Pat the beef dry with a paper towel; sprinkle with the salt and 1⁄8 teaspoon of the pepper. Heat 1 teaspoon of the oil in the same skillet over medium-high heat. Add half of the beef and cook, turning once, until browned but still pink on the inside, about 2 minutes. With a slotted spoon, transfer the beef to a plate; keep warm. Repeat with the remaining 1 teaspoon oil and the remaining half of the beef.
Add the onion to the skillet. Cook, stirring, until translucent, 3–5 minutes. Add the mushrooms, water, and the remaining 1⁄8 teaspoon pepper. Cook, stirring, until the mushrooms are tender, 3–4 minutes. Add any accumulated meat juices to the sauce mixture in the small bowl. Return the beef to the skillet with the onions and mushrooms. Cook, stirring occasionally, until just heated through, about 1 minute. Transfer the meat mixture to a platter; keep warm.
Rewhisk the sauce mixture and pour into the skillet. Cook over medium-low heat, stirring occasionally, until the sauce is heated through, about 2 minutes. Remove the skillet from the heat and stir in the sour cream. Pour the sauce over the meat, then sprinkle with the parsley. Serve with the egg noodles. Yields 2⁄3 cup stew and 2⁄3 cup noodles per serving.
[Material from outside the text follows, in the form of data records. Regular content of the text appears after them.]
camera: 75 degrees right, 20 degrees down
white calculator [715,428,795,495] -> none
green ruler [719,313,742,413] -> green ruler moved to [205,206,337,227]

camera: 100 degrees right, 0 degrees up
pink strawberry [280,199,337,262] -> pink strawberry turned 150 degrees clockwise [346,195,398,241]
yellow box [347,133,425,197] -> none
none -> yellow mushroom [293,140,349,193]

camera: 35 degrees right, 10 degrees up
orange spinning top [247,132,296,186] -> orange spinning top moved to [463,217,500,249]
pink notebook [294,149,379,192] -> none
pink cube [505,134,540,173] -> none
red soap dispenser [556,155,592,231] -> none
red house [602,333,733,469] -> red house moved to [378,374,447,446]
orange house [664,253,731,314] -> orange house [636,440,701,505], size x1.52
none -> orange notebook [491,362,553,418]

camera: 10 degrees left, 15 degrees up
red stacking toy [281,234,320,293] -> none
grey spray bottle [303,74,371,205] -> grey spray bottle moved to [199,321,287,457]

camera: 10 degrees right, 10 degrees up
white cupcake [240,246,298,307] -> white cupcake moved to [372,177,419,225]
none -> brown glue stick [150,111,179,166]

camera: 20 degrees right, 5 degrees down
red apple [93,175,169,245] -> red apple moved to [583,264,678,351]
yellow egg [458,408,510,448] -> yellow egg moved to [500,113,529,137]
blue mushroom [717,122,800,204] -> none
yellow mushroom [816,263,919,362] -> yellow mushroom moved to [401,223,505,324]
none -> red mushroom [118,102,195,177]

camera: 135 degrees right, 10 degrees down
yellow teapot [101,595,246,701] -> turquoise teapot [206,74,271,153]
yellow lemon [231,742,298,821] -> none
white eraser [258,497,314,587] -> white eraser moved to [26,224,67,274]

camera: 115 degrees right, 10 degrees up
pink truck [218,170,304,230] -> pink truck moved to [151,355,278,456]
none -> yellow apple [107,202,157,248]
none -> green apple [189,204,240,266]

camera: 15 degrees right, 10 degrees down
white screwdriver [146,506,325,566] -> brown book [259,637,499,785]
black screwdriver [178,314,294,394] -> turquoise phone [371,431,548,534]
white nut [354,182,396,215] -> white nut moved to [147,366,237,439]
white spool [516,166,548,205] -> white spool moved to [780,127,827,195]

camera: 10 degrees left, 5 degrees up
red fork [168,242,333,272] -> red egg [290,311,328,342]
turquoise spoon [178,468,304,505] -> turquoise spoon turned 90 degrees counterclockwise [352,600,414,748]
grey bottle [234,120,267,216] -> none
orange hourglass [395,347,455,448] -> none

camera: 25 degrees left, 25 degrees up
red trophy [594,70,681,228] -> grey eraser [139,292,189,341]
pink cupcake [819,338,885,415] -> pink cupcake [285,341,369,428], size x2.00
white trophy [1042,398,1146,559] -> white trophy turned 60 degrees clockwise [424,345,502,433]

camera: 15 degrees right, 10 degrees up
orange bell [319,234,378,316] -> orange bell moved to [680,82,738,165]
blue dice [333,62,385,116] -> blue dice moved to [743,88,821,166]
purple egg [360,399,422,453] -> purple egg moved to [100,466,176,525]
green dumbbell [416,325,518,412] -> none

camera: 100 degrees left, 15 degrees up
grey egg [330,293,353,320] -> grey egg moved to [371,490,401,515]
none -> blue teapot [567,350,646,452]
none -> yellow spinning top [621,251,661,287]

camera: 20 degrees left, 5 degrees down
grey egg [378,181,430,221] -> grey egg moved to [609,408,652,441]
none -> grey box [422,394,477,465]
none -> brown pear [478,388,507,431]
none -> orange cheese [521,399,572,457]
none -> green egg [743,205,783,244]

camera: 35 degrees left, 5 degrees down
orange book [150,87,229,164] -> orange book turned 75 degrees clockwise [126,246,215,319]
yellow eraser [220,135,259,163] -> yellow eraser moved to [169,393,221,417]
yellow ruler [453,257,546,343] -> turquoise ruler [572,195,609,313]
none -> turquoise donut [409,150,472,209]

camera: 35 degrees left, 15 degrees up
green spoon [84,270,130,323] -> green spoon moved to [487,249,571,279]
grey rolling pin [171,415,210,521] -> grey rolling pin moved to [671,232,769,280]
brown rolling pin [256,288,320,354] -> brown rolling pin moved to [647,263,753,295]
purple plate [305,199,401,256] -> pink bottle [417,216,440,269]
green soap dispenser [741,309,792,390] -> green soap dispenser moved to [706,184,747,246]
- As the story goes, old Count Grigory Alexandrovich Stroganov lost his teeth and was no longer able to chew. So his personal chef sliced beef paper-thin and served it coated with a delicate brown sauce in hopes of pleasing his employer. The dish was a great success—and the rest is history. Easy to prepare and easy to serve, beef stroganoff is an ideal company dish. Make it more elegant by using the most exotic fresh mushrooms you can find. Depending on the season, look for porcinis, morels, lobster mushrooms, chanterelles, or hedgehog mushrooms.